Even though I have lived in Utah for more than 70 years, and now reside in Murray, I am often asked, “Where are you from?
It seems that many of my fellow Utah citizens cannot comprehend that someone like me, a Hispanic person, can be from this state. I pretend that I don’t understand why they are asking this question, and say, “Why do you ask?”
They usually answer with some modification of the implication that, because I don’t look like most Utah inhabitants, I must be from someplace else.
I did come from someplace else, but that was in 1950. Back then, the U.S. government was looking for workers who could handle munitions and other war-related materials left over from World War II, because they were building up the Tooele Ordnance Depot as a place to store all their excess inventory.
Because Utah’s small population at the time could not provide the substantial number of workers needed, the government went recruiting in southern Colorado and northern New Mexico. People from those areas were willing to come to Utah because of the promise of good wages, a place to live and a job they could handle, as they were all veterans. Also, life was hard, and there were few good jobs to be had in the small towns they lived in.
The government built a small town with cinder block homes for the new arrivals. They named the town Tod Park. It was located approximately five miles south of Tooele. It has since disappeared with time, but in its day, it was quite a bustling place.
There was one problem. Most of us, especially the children, spoke mainly Spanish. So, when we started school, we failed the first grade. That was the answer for non-English speakers in those days, before bilingual/ESL programs were created for children like us. We began our education with the stigma of failure.
Many of the inhabitants of Tod Park eventually went back to Colorado and New Mexico, but others stayed. When it closed, some of my relatives moved to Tooele and Grantsville. Others moved to the Layton area.
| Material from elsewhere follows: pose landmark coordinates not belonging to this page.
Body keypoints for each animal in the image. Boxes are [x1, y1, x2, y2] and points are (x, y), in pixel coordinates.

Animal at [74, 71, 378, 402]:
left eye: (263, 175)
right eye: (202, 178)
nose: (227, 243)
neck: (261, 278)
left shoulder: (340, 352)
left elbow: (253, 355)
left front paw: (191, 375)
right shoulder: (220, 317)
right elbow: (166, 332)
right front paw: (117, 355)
I was not aware of this until years later, when I was working as a school counselor at Layton high School in 1976, advising a young girl about her truancy. When I asked about her parents so that I could talk to them, I found out that we were related. I learned from them that they and others had moved from Tod Park to Layton during the previous 20 years. Most of them worked at Hill Air Force Base. Once the daughter knew that I was family she quit missing school.
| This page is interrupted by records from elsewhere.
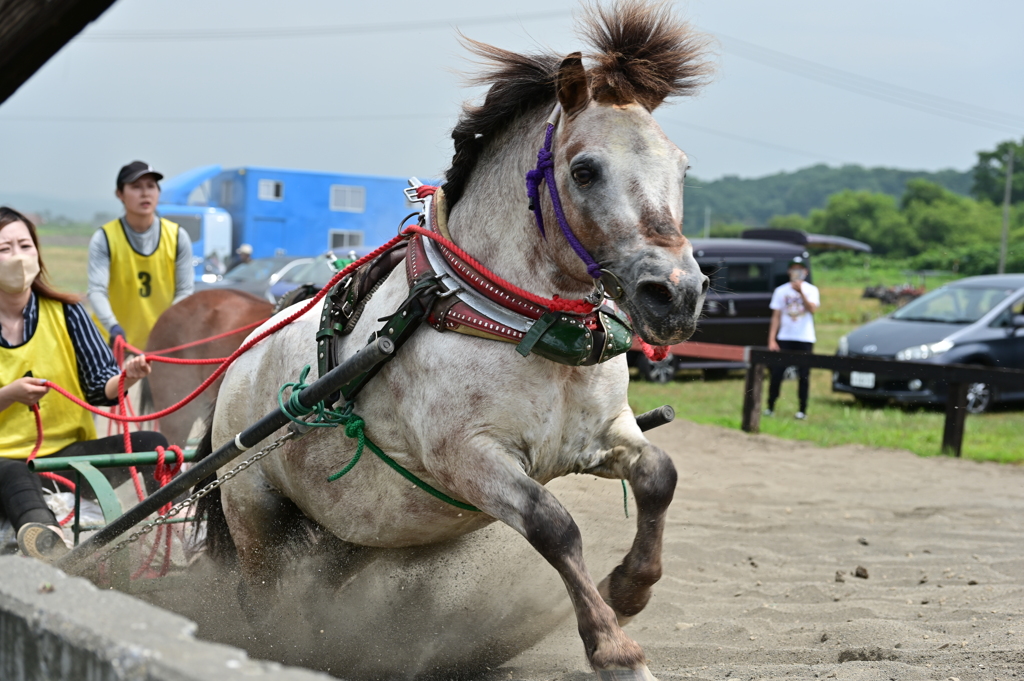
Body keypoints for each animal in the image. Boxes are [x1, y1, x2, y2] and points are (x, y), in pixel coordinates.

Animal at [197, 3, 712, 675]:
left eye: (681, 167)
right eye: (584, 170)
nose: (676, 293)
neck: (520, 325)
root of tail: (241, 355)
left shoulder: (602, 434)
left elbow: (659, 476)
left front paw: (627, 589)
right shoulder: (469, 458)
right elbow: (555, 526)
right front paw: (614, 648)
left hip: (352, 533)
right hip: (257, 518)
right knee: (260, 598)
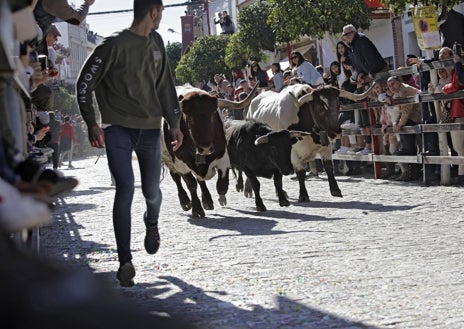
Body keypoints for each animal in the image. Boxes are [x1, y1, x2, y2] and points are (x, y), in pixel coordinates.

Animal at [161, 84, 258, 218]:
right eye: (188, 117)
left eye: (213, 114)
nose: (206, 147)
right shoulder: (180, 163)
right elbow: (191, 184)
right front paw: (197, 209)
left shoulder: (223, 158)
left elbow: (222, 184)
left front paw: (221, 199)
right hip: (168, 159)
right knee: (177, 178)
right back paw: (185, 201)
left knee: (200, 180)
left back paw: (207, 200)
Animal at [246, 83, 374, 201]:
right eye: (321, 108)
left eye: (338, 105)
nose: (336, 132)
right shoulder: (292, 153)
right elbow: (300, 173)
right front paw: (303, 195)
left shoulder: (327, 147)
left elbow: (329, 168)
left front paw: (335, 190)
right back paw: (249, 189)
Some from New Mexico and Colorado found work in the mines around Bingham and Lark. My father was one of these. Still others worked for the railroad in the Ogden area, or moved to Carbon County to work in the mines there. My cousins in Price would pack up the family and travel throughout the Wasatch Front picking fruit if work was slow in the mines during the summer.
Even though my family has only been in Utah for about 70 years, we are not newcomers to the western part of the United States. We can trace our roots to 1740, when some of our ancestors came to Santa Fe, New Mexico from Spain. They were rural stockmen of the high arid Iberian plateau of La Mancha and Estremadura.
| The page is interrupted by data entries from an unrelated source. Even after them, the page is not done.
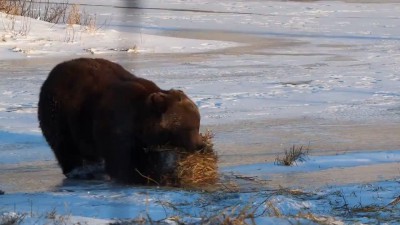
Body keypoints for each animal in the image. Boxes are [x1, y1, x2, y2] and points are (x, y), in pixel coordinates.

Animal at [38, 57, 205, 184]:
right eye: (188, 127)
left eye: (197, 124)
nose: (200, 145)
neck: (141, 123)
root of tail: (52, 73)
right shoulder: (116, 125)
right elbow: (120, 159)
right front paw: (131, 177)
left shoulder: (144, 140)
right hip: (60, 114)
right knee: (65, 146)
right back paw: (78, 171)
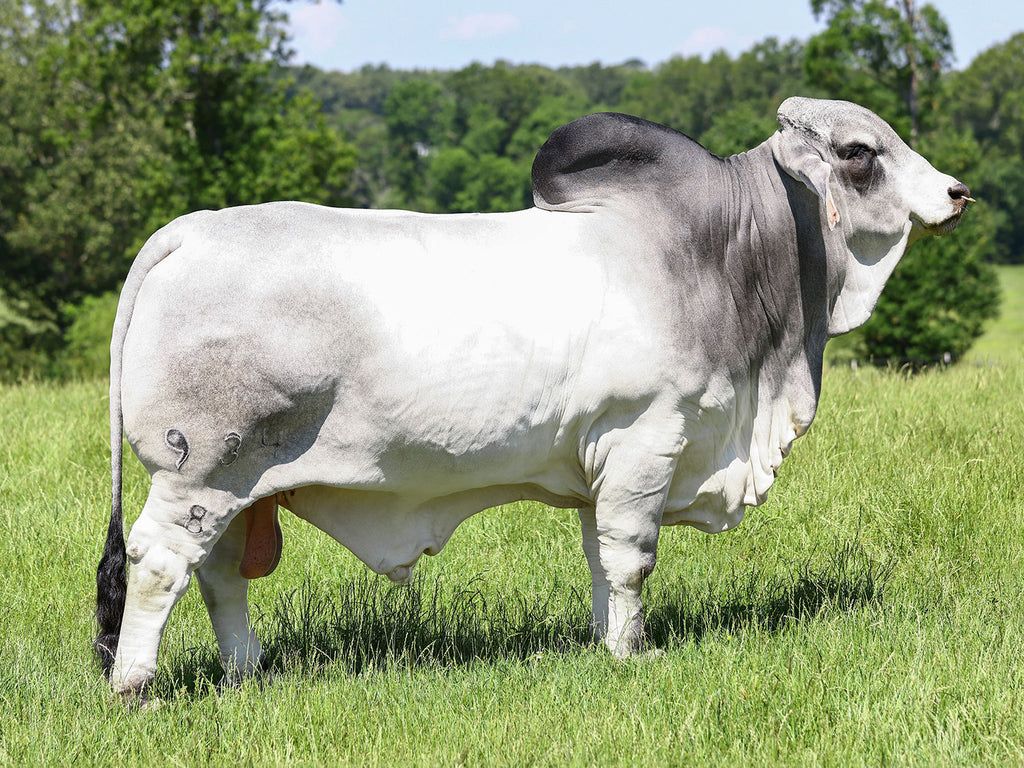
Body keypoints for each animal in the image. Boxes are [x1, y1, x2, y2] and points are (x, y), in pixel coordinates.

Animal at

This is interesting because, by the time that Franciscan priests Atanasio Dominguez and Silvestre Velez de Escalante came to Utah from Santa Fe in 1776, members of my family had already been in New Mexico for over three decades.
So, where am I from? I like to think that I am from the great state of Utah. It is the only state that I can remember living in for very long. It is the state where I grew up and received my education. It is the state where I joined the Army and left for Vietnam, to return and eventually become an educator. It is where I served in its school system for 31 years. It is the state that I call home. Yes, I am from Utah.
Luciano S. Martinez, Murray, is a retired Utah educator who worked at every level of education in the state, from pre-school to medical school as a classroom teacher, school counselor, program coordinator and administrator.